Claim: $x \in \ker T$ and $y \in \operatorname{Im}(T)$ are such that $x + y = 0$, then it must be that $x = y = 0$

Proof of claim: Let $v$ be such that $y = Tv$. Note that $x + y = 0$.  Thus, $T(x + y) = T(0) = 0$.  So, we have
$$
0 = T(x + y) = Tx + Ty = 0 + T(Tv) = T^2 v = 2Tv = 2y
$$
So, $2y = 0$, which means $y = 0$.  Since $x + y = 0$, conclude that $x = 0$ as well. $\square$
Next, we need to show that every vector in $v \in V$ can be written in the form $v = x + y$ where $x \in \ker(T)$ and $y \in \operatorname{Im}(T)$.  There are several approaches that work here, but there are two I like: once is to simply argue that $\ker(T) \cap \operatorname{Im}(T) = \{0\}$, which means that $\ker(T) + \operatorname{Im}(T)$ is necessarily an $n$-dimensional subspace of $V$.  The second approach is to note that every $v \in V$ can be decomposed as
$$
v = \underbrace{\left(v - \frac 12 Tv\right)}_x + \underbrace{\frac 12 Tv}_{y}
$$

Part 2 is easy if you understand what it means to write the matrix of a transformation with respect to a particular basis.  In particular, you should argue that the matrix of $T$ with respect to $A = (b_1,...,b_k,c_1,...,c_{n-k})$ is of the desired diagonal form.
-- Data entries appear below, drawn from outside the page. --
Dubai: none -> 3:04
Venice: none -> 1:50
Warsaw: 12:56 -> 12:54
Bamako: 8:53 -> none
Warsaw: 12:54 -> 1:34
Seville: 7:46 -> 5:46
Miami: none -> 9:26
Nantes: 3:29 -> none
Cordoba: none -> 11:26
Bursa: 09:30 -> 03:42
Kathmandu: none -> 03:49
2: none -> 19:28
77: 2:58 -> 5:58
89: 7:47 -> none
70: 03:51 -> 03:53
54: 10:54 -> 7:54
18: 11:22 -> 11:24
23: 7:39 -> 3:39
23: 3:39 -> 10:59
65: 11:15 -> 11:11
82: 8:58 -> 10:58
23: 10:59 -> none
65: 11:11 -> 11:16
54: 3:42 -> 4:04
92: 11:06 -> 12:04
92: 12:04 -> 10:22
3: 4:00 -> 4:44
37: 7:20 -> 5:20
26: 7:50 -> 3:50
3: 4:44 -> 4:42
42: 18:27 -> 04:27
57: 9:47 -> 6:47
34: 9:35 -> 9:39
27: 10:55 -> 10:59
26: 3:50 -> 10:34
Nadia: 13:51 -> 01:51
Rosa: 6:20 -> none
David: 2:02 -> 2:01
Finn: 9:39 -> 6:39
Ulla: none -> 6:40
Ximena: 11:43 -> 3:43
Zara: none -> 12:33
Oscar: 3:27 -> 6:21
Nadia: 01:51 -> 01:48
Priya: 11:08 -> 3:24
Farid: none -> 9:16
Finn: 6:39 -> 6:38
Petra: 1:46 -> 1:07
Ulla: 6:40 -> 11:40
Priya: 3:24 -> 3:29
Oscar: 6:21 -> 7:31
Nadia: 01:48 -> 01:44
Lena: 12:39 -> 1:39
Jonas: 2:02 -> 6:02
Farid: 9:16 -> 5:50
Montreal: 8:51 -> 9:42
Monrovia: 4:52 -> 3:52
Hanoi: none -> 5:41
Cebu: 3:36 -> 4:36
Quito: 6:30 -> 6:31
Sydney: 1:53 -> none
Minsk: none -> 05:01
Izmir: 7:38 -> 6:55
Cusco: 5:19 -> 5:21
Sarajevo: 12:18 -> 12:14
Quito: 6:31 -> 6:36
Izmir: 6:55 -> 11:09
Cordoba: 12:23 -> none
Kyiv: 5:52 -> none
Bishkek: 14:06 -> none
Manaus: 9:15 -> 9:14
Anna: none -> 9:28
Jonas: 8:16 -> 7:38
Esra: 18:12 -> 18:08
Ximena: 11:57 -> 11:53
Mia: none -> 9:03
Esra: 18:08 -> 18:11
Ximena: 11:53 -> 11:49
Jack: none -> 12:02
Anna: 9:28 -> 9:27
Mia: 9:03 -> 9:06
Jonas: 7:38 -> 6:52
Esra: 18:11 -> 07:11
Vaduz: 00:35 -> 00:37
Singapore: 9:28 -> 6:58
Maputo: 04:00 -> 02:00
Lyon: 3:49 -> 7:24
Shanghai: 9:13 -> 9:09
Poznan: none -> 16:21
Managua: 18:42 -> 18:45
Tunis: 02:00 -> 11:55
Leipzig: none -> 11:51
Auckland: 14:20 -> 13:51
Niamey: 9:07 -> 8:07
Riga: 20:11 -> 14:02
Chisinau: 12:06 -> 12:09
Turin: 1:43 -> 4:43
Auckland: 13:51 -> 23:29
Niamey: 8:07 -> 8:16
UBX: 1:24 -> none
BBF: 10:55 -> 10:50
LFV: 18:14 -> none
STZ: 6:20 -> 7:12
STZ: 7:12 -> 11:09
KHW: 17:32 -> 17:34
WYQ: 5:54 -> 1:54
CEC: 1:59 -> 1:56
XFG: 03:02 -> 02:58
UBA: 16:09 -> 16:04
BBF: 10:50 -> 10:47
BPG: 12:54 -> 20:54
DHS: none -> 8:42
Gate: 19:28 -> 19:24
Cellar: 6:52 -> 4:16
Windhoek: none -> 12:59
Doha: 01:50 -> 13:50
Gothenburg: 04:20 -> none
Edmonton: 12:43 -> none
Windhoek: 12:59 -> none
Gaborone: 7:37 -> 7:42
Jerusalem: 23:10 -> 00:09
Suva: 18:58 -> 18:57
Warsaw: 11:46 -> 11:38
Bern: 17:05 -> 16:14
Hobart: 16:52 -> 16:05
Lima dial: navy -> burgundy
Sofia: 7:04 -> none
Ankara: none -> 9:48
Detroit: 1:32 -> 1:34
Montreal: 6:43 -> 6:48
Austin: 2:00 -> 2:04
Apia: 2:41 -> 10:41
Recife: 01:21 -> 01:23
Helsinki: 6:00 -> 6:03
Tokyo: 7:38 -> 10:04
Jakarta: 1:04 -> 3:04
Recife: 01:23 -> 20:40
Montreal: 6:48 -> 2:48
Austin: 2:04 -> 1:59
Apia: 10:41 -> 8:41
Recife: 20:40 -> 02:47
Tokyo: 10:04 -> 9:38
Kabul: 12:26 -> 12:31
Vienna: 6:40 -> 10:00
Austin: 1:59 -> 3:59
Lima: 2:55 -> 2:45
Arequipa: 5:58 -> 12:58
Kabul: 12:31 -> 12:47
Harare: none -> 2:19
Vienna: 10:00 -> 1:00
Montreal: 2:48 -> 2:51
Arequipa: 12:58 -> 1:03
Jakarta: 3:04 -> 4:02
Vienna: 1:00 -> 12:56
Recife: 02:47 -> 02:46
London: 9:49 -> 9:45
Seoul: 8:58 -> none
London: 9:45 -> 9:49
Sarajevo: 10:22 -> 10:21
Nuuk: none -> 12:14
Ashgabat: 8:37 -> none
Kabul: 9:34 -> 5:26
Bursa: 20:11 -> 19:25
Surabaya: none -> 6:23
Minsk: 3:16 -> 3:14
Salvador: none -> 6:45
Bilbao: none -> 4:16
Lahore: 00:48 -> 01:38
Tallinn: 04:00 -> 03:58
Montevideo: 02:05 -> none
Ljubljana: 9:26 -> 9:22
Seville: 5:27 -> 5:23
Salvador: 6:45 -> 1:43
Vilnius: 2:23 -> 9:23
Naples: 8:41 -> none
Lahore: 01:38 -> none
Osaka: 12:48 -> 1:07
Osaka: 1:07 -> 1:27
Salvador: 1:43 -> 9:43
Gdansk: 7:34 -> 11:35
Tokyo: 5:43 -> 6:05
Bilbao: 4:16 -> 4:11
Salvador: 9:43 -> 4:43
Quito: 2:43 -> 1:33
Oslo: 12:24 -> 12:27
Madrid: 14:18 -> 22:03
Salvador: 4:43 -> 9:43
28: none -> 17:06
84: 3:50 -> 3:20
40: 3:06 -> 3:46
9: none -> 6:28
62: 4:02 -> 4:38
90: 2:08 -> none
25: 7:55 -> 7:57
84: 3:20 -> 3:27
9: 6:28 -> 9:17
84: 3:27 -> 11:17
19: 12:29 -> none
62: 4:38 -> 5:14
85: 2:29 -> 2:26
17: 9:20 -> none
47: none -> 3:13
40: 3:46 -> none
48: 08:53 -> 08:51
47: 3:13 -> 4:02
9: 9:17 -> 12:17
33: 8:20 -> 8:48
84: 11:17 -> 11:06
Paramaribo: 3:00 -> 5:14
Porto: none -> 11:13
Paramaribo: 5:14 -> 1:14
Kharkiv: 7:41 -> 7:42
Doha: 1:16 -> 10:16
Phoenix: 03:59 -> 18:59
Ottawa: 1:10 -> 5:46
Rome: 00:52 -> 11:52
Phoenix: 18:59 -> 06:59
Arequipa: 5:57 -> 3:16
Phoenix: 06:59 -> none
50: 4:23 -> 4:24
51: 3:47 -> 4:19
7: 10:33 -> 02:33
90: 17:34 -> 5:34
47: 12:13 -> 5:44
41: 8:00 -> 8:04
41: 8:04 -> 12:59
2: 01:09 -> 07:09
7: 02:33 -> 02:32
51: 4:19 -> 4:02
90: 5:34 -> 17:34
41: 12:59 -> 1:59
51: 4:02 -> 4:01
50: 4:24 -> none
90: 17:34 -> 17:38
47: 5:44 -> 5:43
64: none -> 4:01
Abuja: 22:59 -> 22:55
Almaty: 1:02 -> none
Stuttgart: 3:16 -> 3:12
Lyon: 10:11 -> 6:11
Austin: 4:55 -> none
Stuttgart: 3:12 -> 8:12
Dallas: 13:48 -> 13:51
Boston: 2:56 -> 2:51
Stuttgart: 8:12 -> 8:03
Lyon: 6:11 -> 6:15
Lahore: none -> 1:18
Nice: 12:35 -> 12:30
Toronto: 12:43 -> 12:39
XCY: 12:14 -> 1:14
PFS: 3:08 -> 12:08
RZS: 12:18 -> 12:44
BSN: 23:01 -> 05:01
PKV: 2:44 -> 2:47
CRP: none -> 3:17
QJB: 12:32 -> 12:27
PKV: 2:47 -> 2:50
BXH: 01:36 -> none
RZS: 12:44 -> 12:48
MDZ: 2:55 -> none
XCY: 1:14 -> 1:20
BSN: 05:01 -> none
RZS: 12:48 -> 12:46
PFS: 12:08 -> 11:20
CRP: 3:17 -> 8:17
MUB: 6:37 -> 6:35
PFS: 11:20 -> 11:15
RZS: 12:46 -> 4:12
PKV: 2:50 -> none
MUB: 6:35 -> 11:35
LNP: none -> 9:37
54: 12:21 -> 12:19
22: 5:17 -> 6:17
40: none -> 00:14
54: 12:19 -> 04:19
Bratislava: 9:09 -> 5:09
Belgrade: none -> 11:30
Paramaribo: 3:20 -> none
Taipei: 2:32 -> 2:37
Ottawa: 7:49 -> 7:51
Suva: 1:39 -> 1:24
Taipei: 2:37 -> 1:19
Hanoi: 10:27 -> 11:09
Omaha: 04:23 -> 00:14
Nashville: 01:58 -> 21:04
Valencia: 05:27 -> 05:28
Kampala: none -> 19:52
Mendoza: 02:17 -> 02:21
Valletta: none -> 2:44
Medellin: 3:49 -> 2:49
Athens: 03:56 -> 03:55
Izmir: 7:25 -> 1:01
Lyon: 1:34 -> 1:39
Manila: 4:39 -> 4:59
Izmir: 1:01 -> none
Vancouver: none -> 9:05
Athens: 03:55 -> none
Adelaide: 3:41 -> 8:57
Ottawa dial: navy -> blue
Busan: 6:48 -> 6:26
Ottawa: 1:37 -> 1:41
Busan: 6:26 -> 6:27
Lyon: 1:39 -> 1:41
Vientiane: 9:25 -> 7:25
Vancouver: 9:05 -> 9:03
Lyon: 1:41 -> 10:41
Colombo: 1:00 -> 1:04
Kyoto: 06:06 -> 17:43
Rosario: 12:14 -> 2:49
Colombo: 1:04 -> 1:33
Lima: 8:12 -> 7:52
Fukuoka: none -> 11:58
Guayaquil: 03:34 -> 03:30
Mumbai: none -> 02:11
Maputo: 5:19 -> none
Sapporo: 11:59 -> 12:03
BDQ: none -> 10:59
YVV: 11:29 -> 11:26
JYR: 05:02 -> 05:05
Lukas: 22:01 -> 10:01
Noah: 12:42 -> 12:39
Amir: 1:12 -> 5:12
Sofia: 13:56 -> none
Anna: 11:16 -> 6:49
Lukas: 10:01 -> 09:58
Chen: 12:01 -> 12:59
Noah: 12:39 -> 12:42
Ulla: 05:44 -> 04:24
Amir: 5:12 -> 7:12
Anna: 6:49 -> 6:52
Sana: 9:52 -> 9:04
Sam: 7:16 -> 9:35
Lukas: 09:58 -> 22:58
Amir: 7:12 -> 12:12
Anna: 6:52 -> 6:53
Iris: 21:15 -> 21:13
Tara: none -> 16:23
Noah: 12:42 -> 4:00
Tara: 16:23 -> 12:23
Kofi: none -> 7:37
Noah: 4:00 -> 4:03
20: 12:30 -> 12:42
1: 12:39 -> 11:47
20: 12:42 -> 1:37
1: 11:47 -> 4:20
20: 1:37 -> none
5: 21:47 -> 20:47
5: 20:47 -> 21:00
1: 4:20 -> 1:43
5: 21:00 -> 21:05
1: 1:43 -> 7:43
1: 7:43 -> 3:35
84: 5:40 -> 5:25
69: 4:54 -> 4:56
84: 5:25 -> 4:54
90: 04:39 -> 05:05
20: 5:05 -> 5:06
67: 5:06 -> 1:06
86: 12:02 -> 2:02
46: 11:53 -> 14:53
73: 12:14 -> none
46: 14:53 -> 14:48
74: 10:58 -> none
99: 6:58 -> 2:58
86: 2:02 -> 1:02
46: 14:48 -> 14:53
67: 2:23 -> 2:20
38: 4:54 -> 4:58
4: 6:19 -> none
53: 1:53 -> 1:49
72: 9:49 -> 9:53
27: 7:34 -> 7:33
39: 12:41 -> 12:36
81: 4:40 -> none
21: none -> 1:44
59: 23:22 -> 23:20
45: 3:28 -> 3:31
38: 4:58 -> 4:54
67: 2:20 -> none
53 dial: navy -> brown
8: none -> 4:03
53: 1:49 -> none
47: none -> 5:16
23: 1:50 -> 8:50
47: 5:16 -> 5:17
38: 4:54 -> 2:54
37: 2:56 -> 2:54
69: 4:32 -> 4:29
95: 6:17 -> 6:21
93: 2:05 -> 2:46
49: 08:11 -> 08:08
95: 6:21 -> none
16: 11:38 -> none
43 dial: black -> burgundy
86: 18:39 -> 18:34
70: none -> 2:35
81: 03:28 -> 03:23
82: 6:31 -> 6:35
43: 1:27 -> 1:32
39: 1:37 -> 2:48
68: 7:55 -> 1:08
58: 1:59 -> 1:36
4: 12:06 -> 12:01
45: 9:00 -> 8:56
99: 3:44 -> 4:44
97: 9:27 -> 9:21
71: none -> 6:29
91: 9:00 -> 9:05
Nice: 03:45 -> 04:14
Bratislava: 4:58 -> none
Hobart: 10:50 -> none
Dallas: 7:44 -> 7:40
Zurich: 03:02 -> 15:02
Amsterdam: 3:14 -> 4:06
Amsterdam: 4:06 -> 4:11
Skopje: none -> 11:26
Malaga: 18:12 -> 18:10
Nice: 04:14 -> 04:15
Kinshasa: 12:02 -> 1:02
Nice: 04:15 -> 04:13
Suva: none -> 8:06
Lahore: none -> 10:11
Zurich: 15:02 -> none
A: For the first item you need to prove that Ker$T$ $\cap$ Im$T=\{0\}$. Let $\{b_1,\dots, b_k\}$ be a basis for Ker$T$, and let $v\in$ Im$T$. Suppose $v\in$Ker$T$ $\cap$ Im$T$, then $v=a_1b_1+\cdots+a_kb_k$, Hence 
$$T(v)=\sum_{i=1}^k a_i T(b_i)=0$$
On the other hand, since $T^2=2T$ and $v\in$ Im$T$, there exists $u\in V$ such that $T(u)=v$, hence $T^2(u)=T(v)=0$ and $T^2(u)=2T(u)$, that is $T(T(u)-2u)=0$. This implies that $T(v-2u)=T(v)-2T(u)=0$, hence $2v=0$, so $v=0$.
For the second point, the matrix associate to the basis $\{b_1,...,b_k,c_1,..,c_{n-k}\}$ is diagonal, because $T(b_i)=0$ and $T(c_j)=2c_j$.